──────── Datos proporcionados

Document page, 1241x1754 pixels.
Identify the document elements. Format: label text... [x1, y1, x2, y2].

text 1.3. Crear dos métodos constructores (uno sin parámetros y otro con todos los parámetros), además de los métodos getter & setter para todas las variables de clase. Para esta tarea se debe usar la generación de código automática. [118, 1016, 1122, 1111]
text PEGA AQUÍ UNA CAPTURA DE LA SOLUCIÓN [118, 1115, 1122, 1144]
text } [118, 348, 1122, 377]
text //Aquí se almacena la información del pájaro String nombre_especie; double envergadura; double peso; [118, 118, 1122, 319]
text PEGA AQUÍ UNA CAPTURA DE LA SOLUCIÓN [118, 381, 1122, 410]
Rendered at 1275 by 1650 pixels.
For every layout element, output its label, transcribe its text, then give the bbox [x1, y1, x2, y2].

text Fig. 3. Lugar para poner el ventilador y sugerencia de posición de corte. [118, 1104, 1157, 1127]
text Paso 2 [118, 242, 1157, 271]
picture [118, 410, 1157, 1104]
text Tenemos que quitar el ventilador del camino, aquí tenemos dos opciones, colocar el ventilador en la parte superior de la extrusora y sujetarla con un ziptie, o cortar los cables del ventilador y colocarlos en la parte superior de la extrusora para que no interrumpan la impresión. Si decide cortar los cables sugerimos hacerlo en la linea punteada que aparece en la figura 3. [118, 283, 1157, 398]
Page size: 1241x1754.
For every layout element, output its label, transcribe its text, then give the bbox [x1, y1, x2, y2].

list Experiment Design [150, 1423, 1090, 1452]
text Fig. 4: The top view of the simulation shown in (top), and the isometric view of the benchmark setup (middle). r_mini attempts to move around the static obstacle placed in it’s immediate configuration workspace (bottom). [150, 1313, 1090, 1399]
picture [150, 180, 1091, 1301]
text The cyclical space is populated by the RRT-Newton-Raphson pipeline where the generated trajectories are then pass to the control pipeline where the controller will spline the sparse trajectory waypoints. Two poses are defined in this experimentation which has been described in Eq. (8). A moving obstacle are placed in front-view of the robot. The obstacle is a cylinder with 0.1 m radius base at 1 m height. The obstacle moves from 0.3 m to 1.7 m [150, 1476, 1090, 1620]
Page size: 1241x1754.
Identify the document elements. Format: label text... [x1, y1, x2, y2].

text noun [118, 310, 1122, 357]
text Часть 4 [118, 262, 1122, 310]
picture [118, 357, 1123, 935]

────────────────

Instrucciones:
Repite sin cambios el material que empieza al comienzo y termina en la línea que contiene "381, 1122, 410]", incluidas ambas.

Resultado:
Document page, 1241x1754 pixels.
Identify the document elements. Format: label text... [x1, y1, x2, y2].

text 1.3. Crear dos métodos constructores (uno sin parámetros y otro con todos los parámetros), además de los métodos getter & setter para todas las variables de clase. Para esta tarea se debe usar la generación de código automática. [118, 1016, 1122, 1111]
text PEGA AQUÍ UNA CAPTURA DE LA SOLUCIÓN [118, 1115, 1122, 1144]
text } [118, 348, 1122, 377]
text //Aquí se almacena la información del pájaro String nombre_especie; double envergadura; double peso; [118, 118, 1122, 319]
text PEGA AQUÍ UNA CAPTURA DE LA SOLUCIÓN [118, 381, 1122, 410]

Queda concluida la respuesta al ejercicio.